Lions Sands Game Reserve: Kruger National Park, South Africa
Though they’re called treehouses, these open-air lodgings are more rooms on stilts than treehouses, as the South African bush doesn’t have much of the traditional old-growth forest necessary to support elevated dwellings. But guests who stay here are too busy enjoying the sleekly designed interiors and animal-filled exteriors to get pedantic about whether they are in a literal treehouse.
Though all of the treehouses on this list are rad, staying at Lion Sands is bucket list stuff.
Winvian Farm: Morris, Connecticut
Winvian Farms is a 113-acre luxury resort in New England that features cottages and suites designed by fifteen different architects. Each one of them is incredibly special and luxe, but we are all about the two-story treehouse suspended 35 feet above the forest floor. If you like the idea of a treehouse but hate the idea of having to go down a rope ladder or rickety set of stirs at night to pee in a pit toilet, then this is the kind of treehouse you’re looking for.
Arctic TreeHouse Hotel: Rovaniemi, Finland
The Arctic TreeHouse Hotel is another example of people using the term “treehouse” for dwellings that are on stilts as opposed to perched in the boughs of large trees. But again, when you’re treated to a panoramic view of the northern lights through one of the floor-to-ceiling windows or standing under the rain shower in a bathroom with heated floors, you’re pretty likely to let go of your hang-ups on language precision.
Further, ecological sustainability is also central to the hotel — so everything is made of sustainably produced and renewable Finnish wood and the units have green roofs.
Dominican Tree House Village: Samana Peninsula, Dominican Republic
Another property being mindful of sustainable building practices, the Dominican Tree House is 100 percent dedicated to using local materials and labor. Set in a breezy valley in the Samana Peninsula, the property provides direct work to about 30 locals and indirectly to another 100 in an effort to increase the standard of living in the area. They also offer a variety of service projects to guests who want to take a few hours and give back to the community hosting them.
Tucked away in a tropical Caribbean jungle, the property’s cabins are connected by rope bridges and winding garden paths. The entire property feels like a magical hideaway. The treehouses are open air, allowing views of the tropical forest’s canopy from all sides. The queen-sized bed does come with a bug net, but the area is fairly mosquito free. The rooms also have curtains for those times when guests want a little privacy — though it’s hard to imagine wanting to spend much time blotting out the incredible sights.
When not in your room, you can hit the pool, sit by the fire pit, enjoy the yoga studio, or lounge in a hammock.
Treehouse Utopia: Utopia, Texas
Laurel Waters is the chef and owner of The Laurel Tree, a destination restaurant in Utopia, Texas.
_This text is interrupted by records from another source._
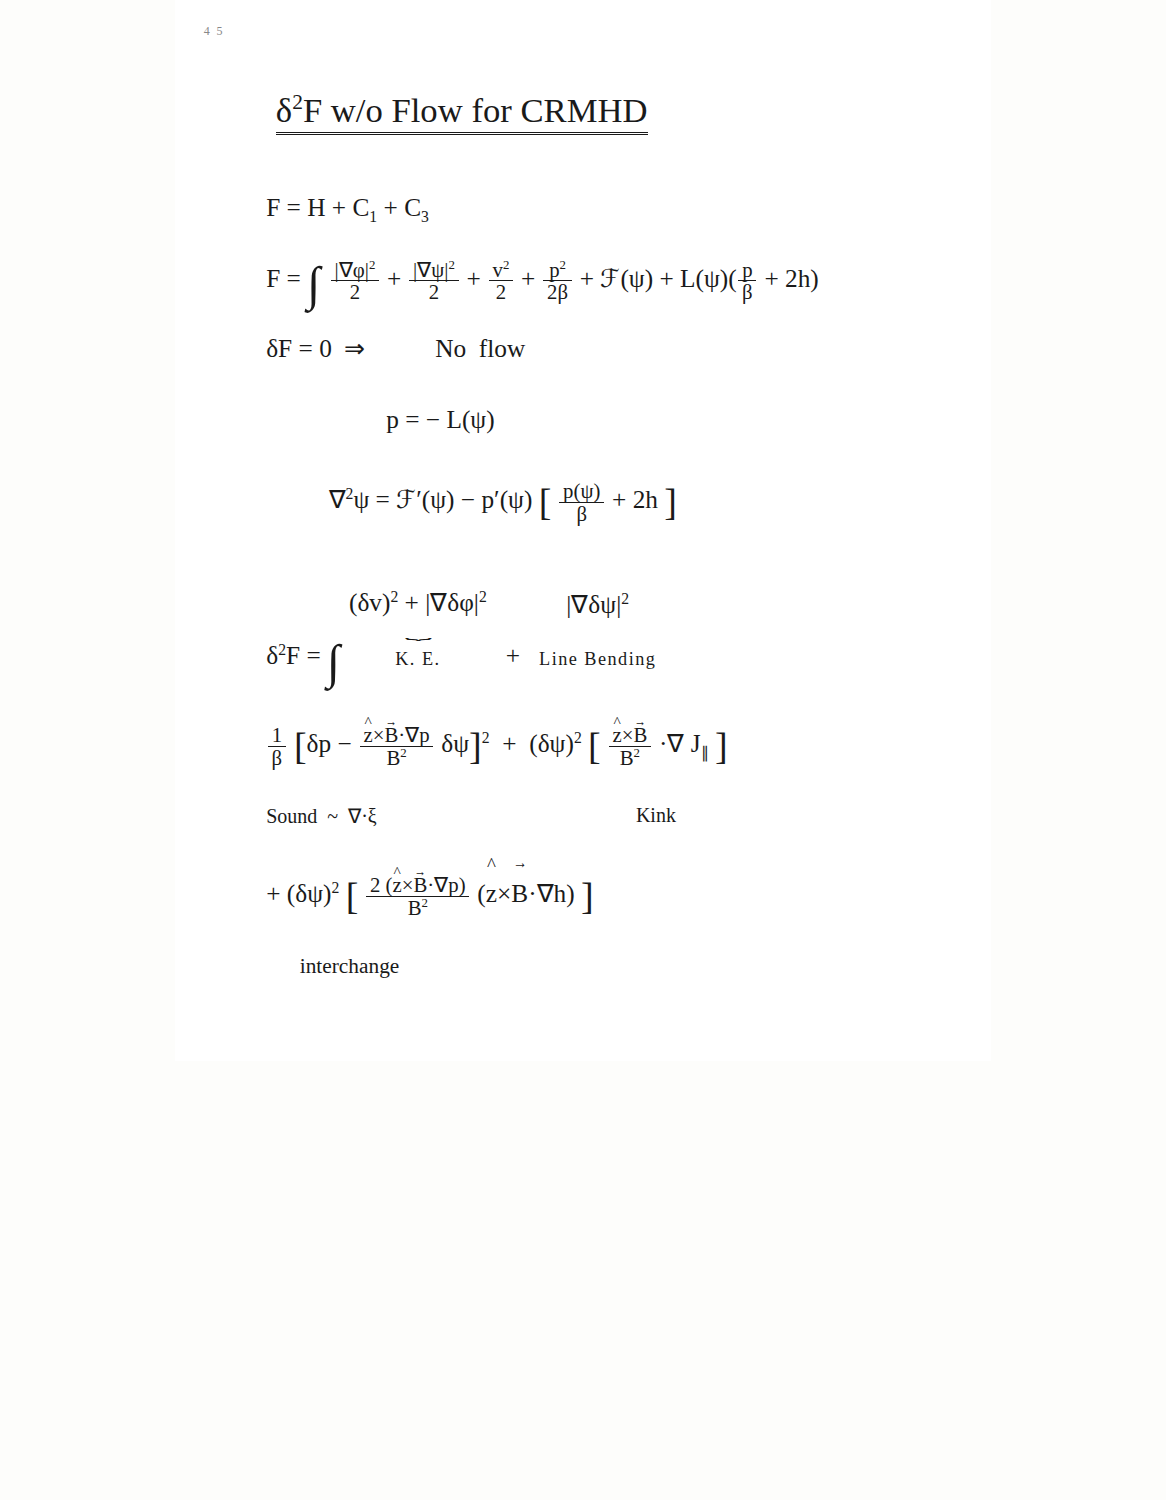4 5
δ2F w/o Flow for CRMHD
F = H + C1 + C3
F = ∫ |∇φ|22 + |∇ψ|22 + v22 + p22β + ℱ(ψ) + L(ψ)(pβ + 2h)
δF = 0 ⇒ No flow
p = − L(ψ)
∇2ψ = ℱ′(ψ) − p′(ψ) [ p(ψ) β + 2h ]
δ2F = ∫ (δv)2 + |∇δφ|2 ⏟ K. E. + |∇δψ|2 Line Bending
1 β [δp − z×B·∇p B2 δψ]2 + (δψ)2 [ z×B B2 ·∇ J∥ ]
Sound ~ ∇·ξ Kink
+ (δψ)2 [ 2 (z×B·∇p) B2 (z×B·∇h) ]
interchange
Classically trained in France, she received Le Grand Diplome from Cordon Bleu in Paris and worked in three of the finest restaurants in Provence. When the Nelson Treehouse folks (Pete Nelson is a big deal) came to her restaurant one night while working in the area, they were captivated by the 450-year-old oak tree behind the eatery. Together, Nelson and Waters created a private dining treehouse. Next was the creation of Treehouse Utopia.